I think I understand. Were there any data on the proportion of handguns that were used in self-defense, as opposed to shotguns or rifles?
The question of how often handguns are used in self-defense is also going to impact discussions on the effect of concealed carry on crime, and even to a lesser extent any kind of carry. It is obviously easier to carry a hand gun concealed, and few people routinely carry a long gun openly.
Further on #4 versus #7, recent research shows that higher population levels of firearm ownership are associated with higher rates of firearm homicide. For each percentage increase in a particular community’s firearm ownership, there is an increase of 0.9% in firearms homicides.
One might contend that people in the community are arming themselves in defense of higher rates of community violence, but not only did controlling for community level violence not account for the relationship between the prevalence of firearms and the rate of firearm homicide, but the prevalence of firearm ownership was not significantly associated with non-firearm homicide. Further on that point, when the data were lagged, so that the relationship being tested was the prevalence of firearms in one year and the rate of firearm homicide in the next, the relationship still held.
So, again, over and above the effects of SES, poverty, urbanicity, nonviolent crime and violent crime (excluding homicide) community prevalence of gun ownership is associated with higher gun homicides.
Siegel, M., Ross, C. S., & King III, C. (2013). The relationship between gun ownership and firearm homicide rates in the United States, 1981–2010. American journal of public health, 103(11), 2098-2105.
The problem with #7 is that DGU figures are always going to be suspect. First, they rely on self-reporting pretty much by definition. Second (and IMHO more importantly), they assume that the use was legal.
Oh, I’m sorry. I thought you must know what the words “private sector research” meant.
See, the Brady Campaign doesn’t have the means to fund research of the scale that is needed here.
Most private sector research organizations are not going to be interested in committing the funding needed, since the outcome really would serve them only indirectly.

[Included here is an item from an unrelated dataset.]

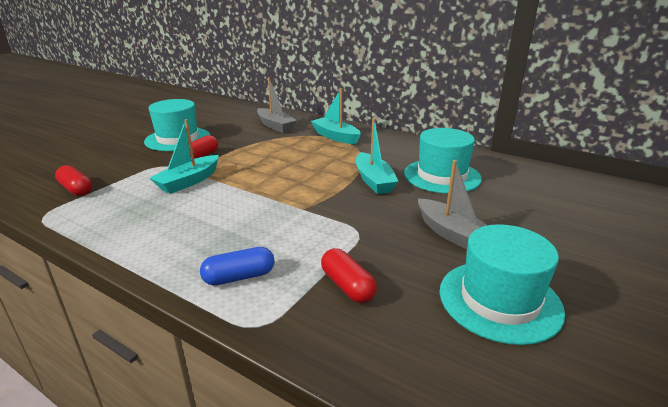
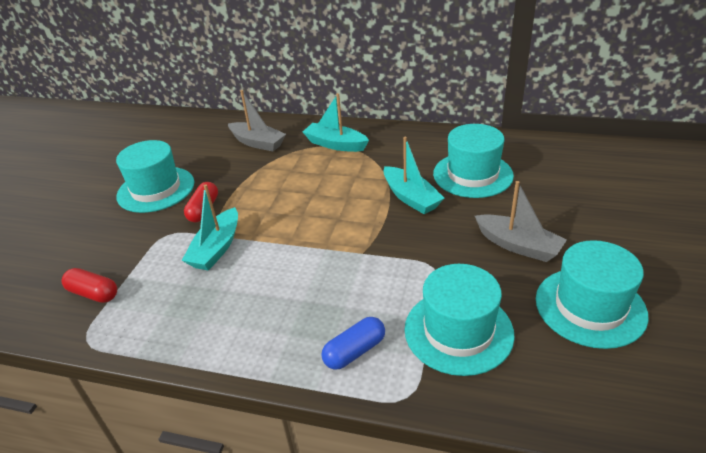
camera: 15 degrees left, 10 degrees up
(347, 286) = (458, 331): red capsule -> turquoise hat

That’s why cutting off federal public funding for this research ended up, as the NAS report in question stated, “[t]he net result was an overall reduction in firearm violence research (Kellerman and Rivara, 2013). As a result, the past 20 years have witnessed diminished progress in understanding the causes and effects of firearm violence.”
It’s not just that the data itself is suspect, which it is, it’s that DGU figures themselves tell us nothing about the effectiveness of the firearm in preventing injury or death – simply that it was present. If there were 10,000 muggings in a neighborhood, and half of the victims drew their concealed weapons and chased off the bad guys before filing police reports, we’d have a solid 5,000 legal and documented cases of DGU. But what if the other 5,000 unarmed victims just handed over their cash and walked away unscathed? What conclusion can we draw other than carrying a concealed weapon has no affect on one’s personal safety?

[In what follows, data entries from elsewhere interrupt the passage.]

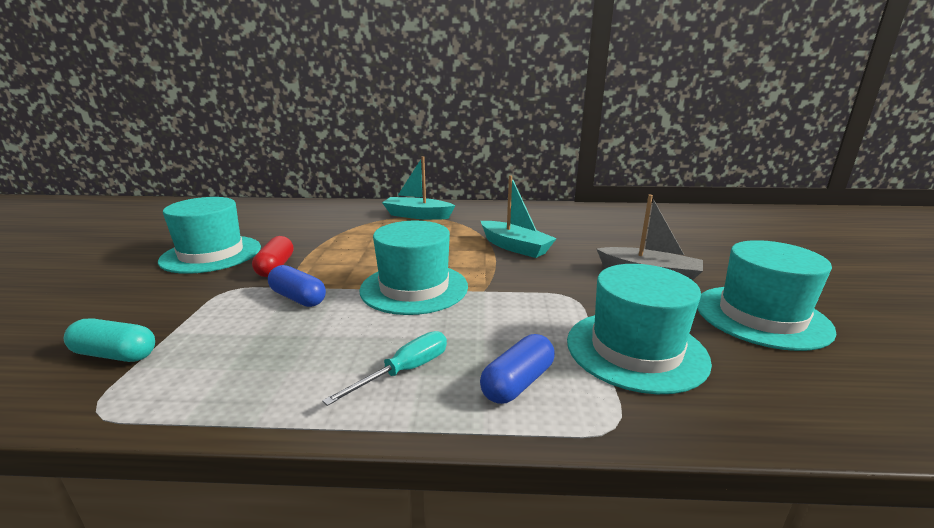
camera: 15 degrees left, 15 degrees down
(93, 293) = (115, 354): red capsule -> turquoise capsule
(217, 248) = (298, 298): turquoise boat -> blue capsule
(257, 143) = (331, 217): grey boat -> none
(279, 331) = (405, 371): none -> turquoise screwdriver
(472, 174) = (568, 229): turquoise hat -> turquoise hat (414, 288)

On top of that, let’s say that a 5 of those victims with CCW licenses are later killed in gun accidents, or shot by their spouses in a fit of rage, or kill themselves due to unrelated depression. The 5,000 unarmed victims suffer no such violent fates. What conclusion, then, can we draw except that owning a gun is a net negative in terms of personal safety? And we come to this undeniable conclusion in the face of a staggering 5,000 uses of guns for self defense.